WASHINGTON — Sales of existing homes tumbled more sharply than expected in June, pushing activity down to the lowest level in more than a decade.
With an already huge glut of homes on the market, median prices fell compared with a year ago, and analysts predicted prices would keep falling until next spring as tighter credit, a slipping job market and rising foreclosures scare potential buyers away.
The National Association of Realtors reported Thursday that sales dropped by 2.6 percent last month to a seasonally adjusted annual rate of 4.86 million units, the slowest sales pace since the first quarter of 1998.
Earlier this month, Metrolist, the multiple listing service for the Denver metro area, reported that the number of properties sold in June increased 3.9 percent from May to 4,845. But the number was down 5.5 percent from the 5,129 sales in June 2007.
The national decline was more than double the 1 percent drop that economists had been expecting and left sales 15.5 percent below where they were a year ago.

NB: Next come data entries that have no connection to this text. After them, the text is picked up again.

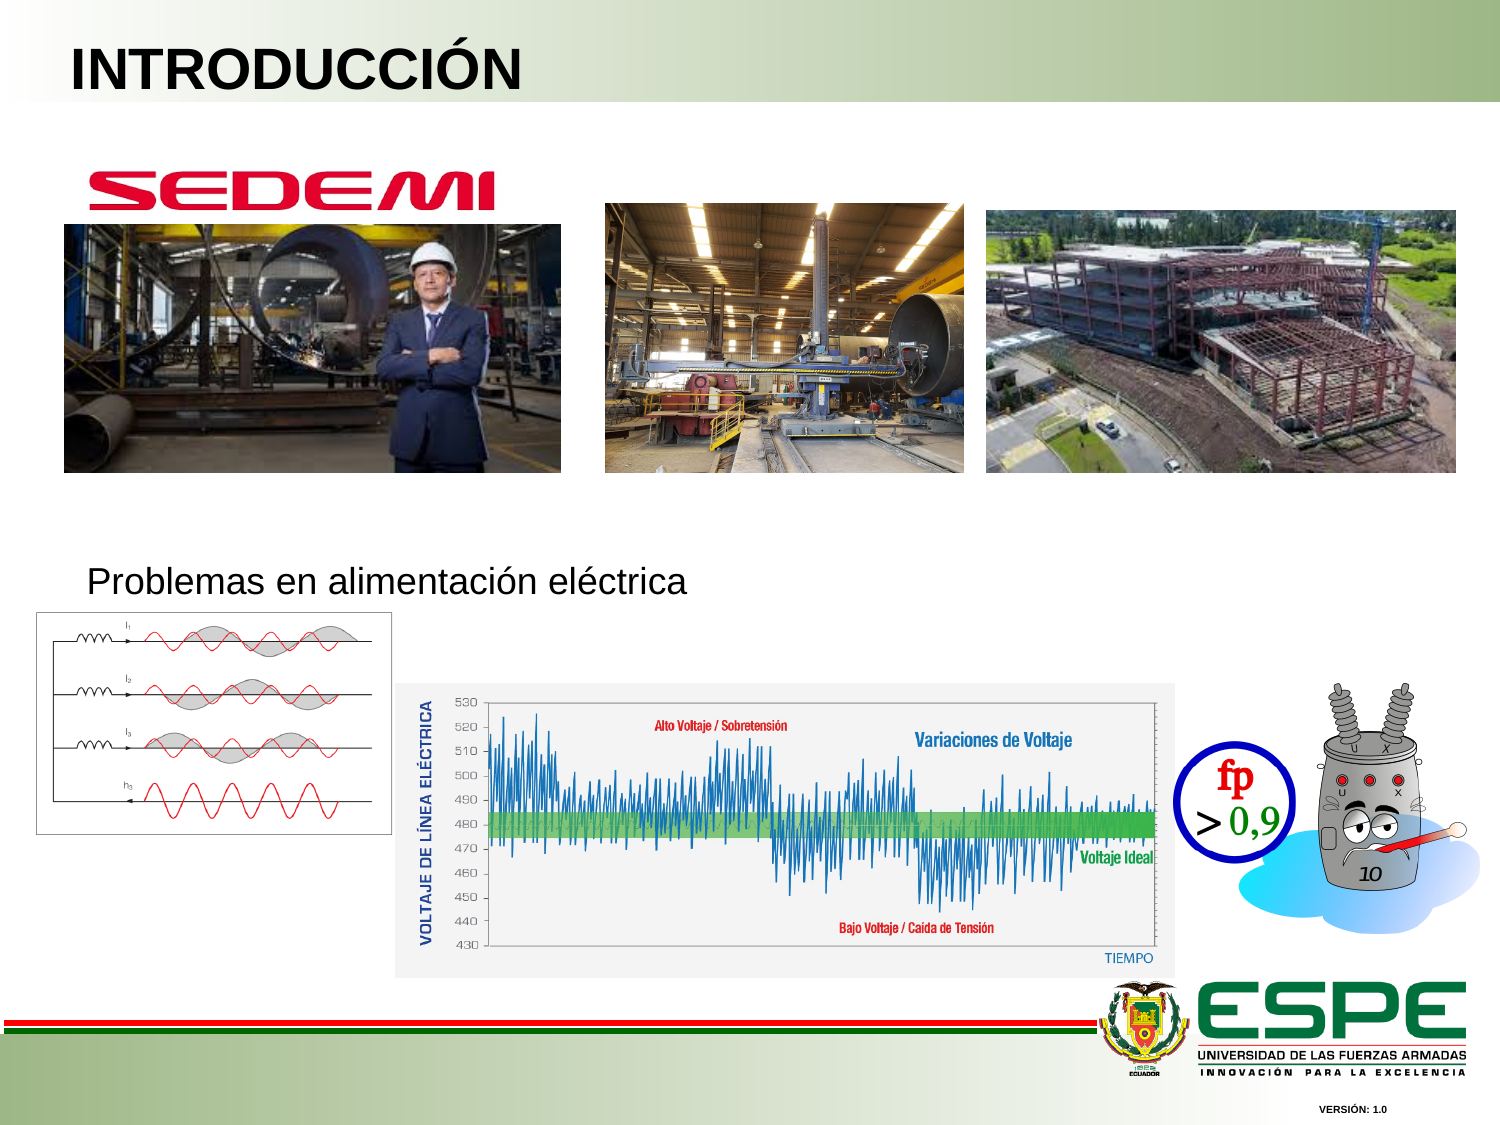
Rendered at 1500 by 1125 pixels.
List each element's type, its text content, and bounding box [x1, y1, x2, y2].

picture [22, 155, 562, 474]
text_box Problemas en alimentación eléctrica [71, 554, 1070, 611]
picture [1099, 981, 1466, 1076]
picture [395, 683, 1480, 979]
picture [986, 210, 1456, 474]
picture [604, 203, 964, 474]
text_box INTRODUCCIÓN [55, 23, 806, 109]
slide_number VERSIÓN: 1.0 [1281, 1092, 1425, 1125]
picture [33, 610, 394, 837]
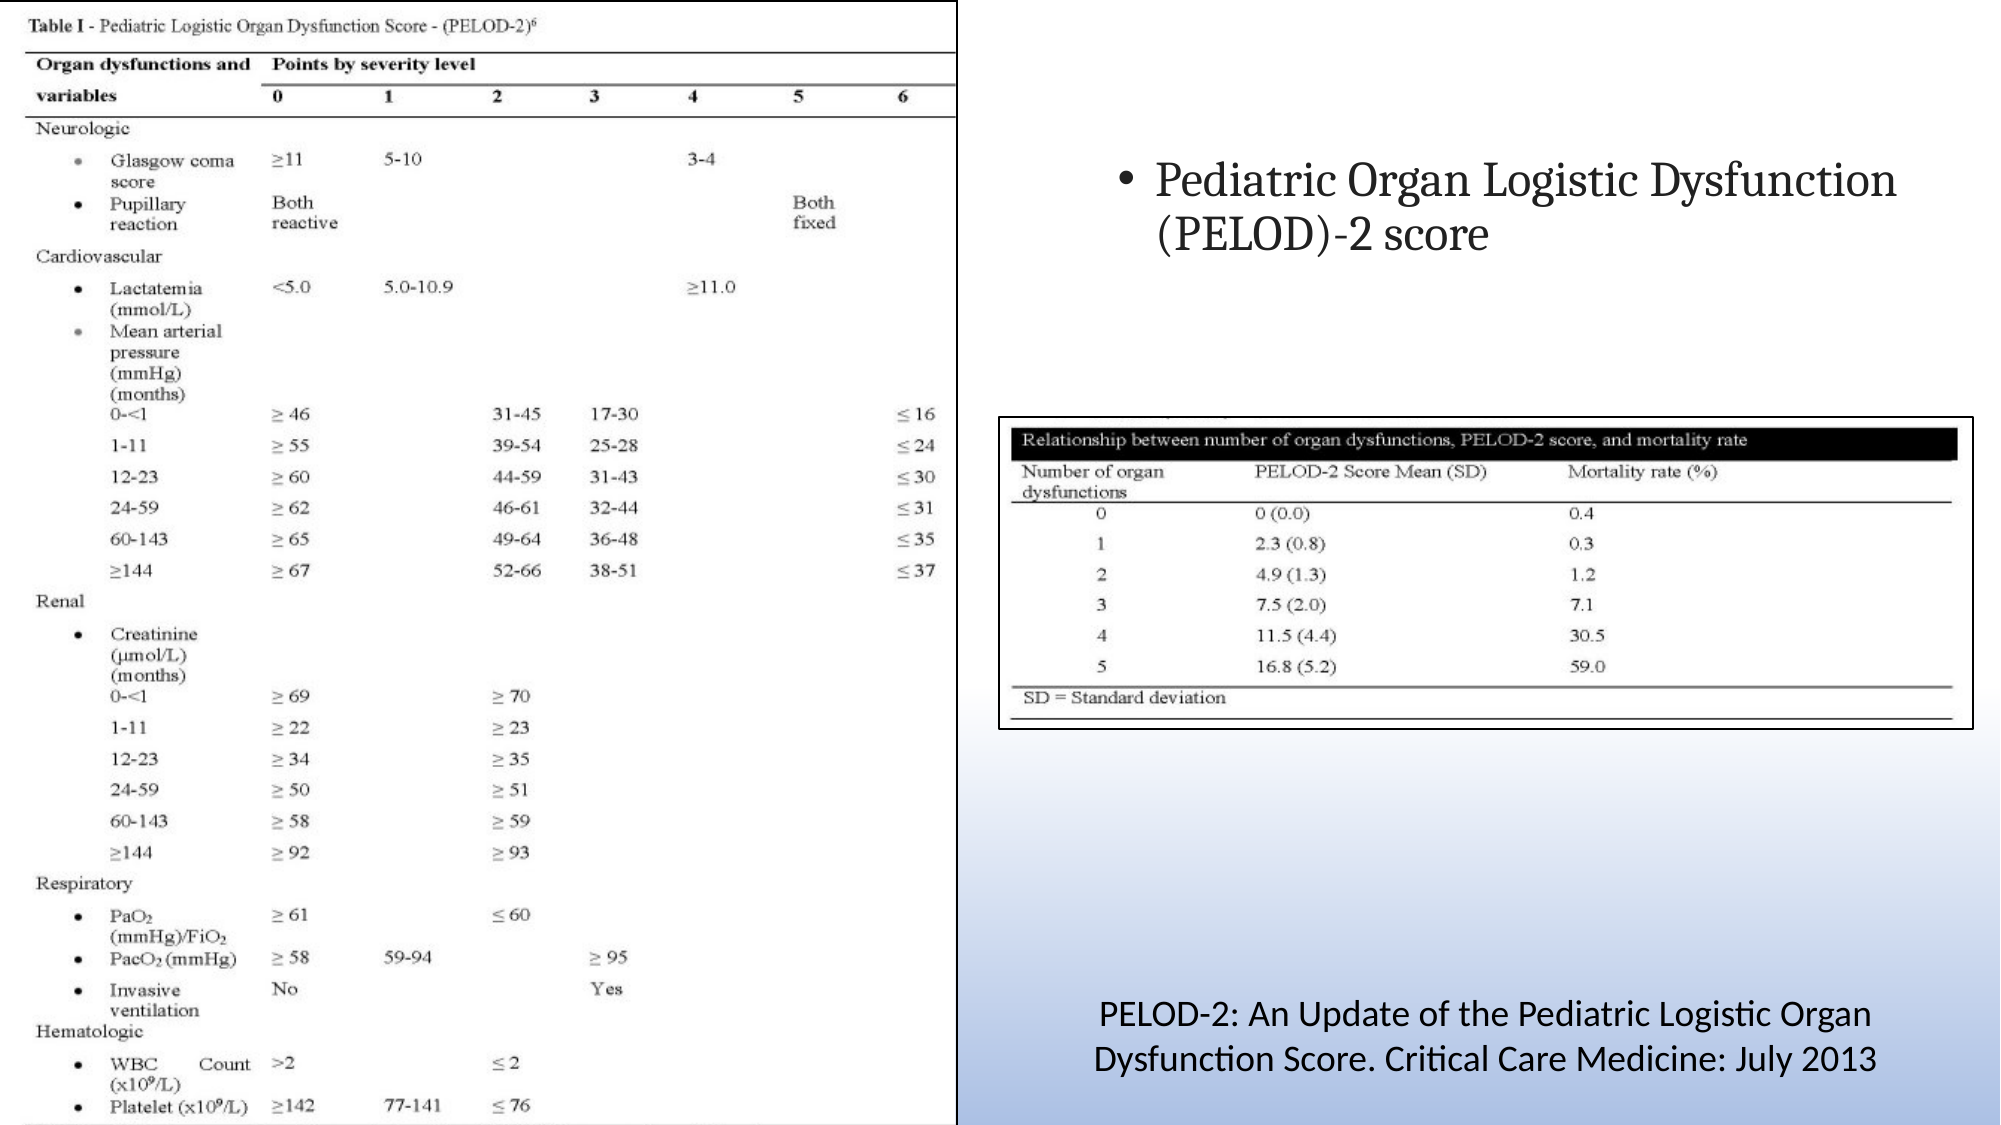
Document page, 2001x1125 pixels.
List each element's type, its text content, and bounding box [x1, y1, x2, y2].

picture [999, 418, 1972, 728]
text_box PELOD-2: An Update of the Pediatric Logistic Organ Dysfunction Score. Critical Care Medicine: July 2013 [1046, 981, 1926, 1087]
list Pediatric Organ Logistic Dysfunction (PELOD)-2 score [1027, 146, 1945, 328]
picture [0, 1, 956, 1125]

The downward slide in sales depressed prices, too. The median price for a home sold in June dropped to $215,100, down by 6.1 percent from a year ago.
That was the fifth-largest year-over-year price drop on record.
Inventories of homes on the market rose by 0.2 percent to 4.49 million units, meaning it would take 11.1 months to exhaust the current backlog at the June sales pace, the second-highest level in the past 24 years. The glut of unsold homes is being made worse by a rising wave of foreclosures.
“California is on the leading edge of a housing recovery and that is because prices are falling fast in many areas and that is restoring affordability,” said Mark Zandi, chief economist at Moody’s .
But he predicted any rebound nationally will be slow in coming, reflecting the continued surge in foreclosures as many subprime mortgages reset to higher rates.
“It will be a long and painful end to this downturn, but at least we are beginning to see some signs of the end,” the economist said.